> Task objective: Every line of the data below must be output exactly, with images left out.

[Image comparison data]
- Opening Delimiter -
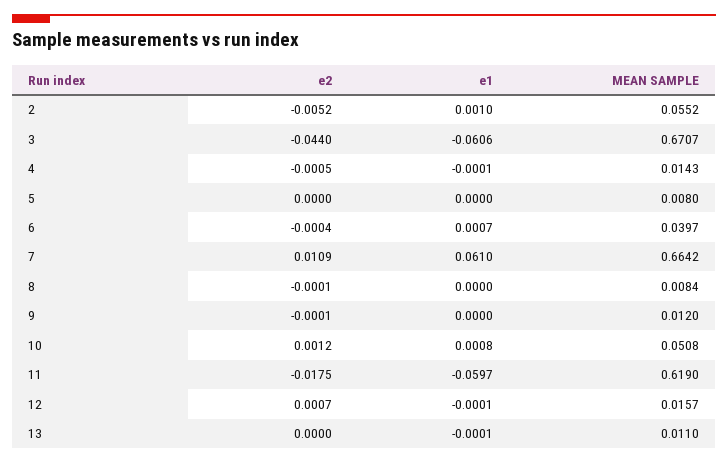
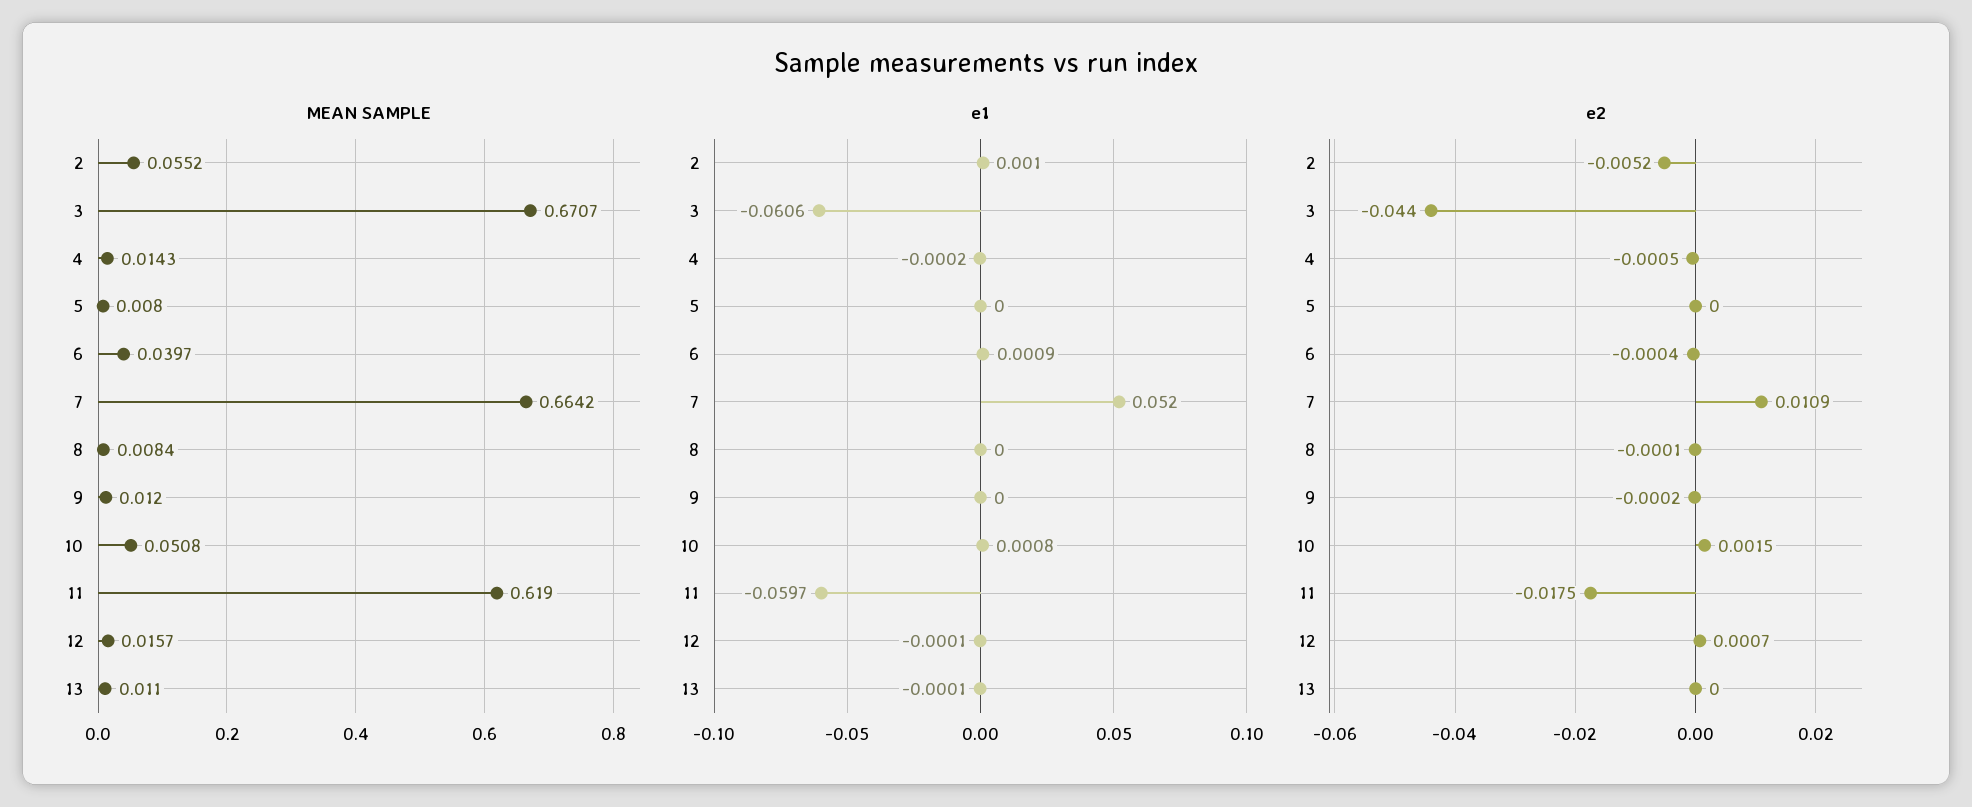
  {
    "e2": {
      "2": -0.0052,
      "3": -0.044,
      "4": -0.0005,
      "5": 0,
      "6": -0.0004,
      "7": 0.0109,
      "8": -0.0001,
-     "9": -0.0001,
+     "9": -0.0002,
-     "10": 0.0012,
+     "10": 0.0015,
      "11": -0.0175,
      "12": 0.0007,
      "13": 0
    },
    "e1": {
      "2": 0.001,
      "3": -0.0606,
-     "4": -0.0001,
+     "4": -0.0002,
      "5": 0,
-     "6": 0.0007,
+     "6": 0.0009,
-     "7": 0.061,
+     "7": 0.052,
      "8": 0,
      "9": 0,
      "10": 0.0008,
      "11": -0.0597,
      "12": -0.0001,
      "13": -0.0001
    },
    "MEAN SAMPLE": {
      "2": 0.0552,
      "3": 0.6707,
      "4": 0.0143,
      "5": 0.008,
      "6": 0.0397,
      "7": 0.6642,
      "8": 0.0084,
      "9": 0.012,
      "10": 0.0508,
      "11": 0.619,
      "12": 0.0157,
      "13": 0.011
    }
  }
- Closing Delimiter -
> Answer to the exercise:
  {
    "e2": {
      "2": -0.0052,
      "3": -0.044,
      "4": -0.0005,
      "5": 0,
      "6": -0.0004,
      "7": 0.0109,
      "8": -0.0001,
-     "9": -0.0001,
+     "9": -0.0002,
-     "10": 0.0012,
+     "10": 0.0015,
      "11": -0.0175,
      "12": 0.0007,
      "13": 0
    },
    "e1": {
      "2": 0.001,
      "3": -0.0606,
-     "4": -0.0001,
+     "4": -0.0002,
      "5": 0,
-     "6": 0.0007,
+     "6": 0.0009,
-     "7": 0.061,
+     "7": 0.052,
      "8": 0,
      "9": 0,
      "10": 0.0008,
      "11": -0.0597,
      "12": -0.0001,
      "13": -0.0001
    },
    "MEAN SAMPLE": {
      "2": 0.0552,
      "3": 0.6707,
      "4": 0.0143,
      "5": 0.008,
      "6": 0.0397,
      "7": 0.6642,
      "8": 0.0084,
      "9": 0.012,
      "10": 0.0508,
      "11": 0.619,
      "12": 0.0157,
      "13": 0.011
    }
  }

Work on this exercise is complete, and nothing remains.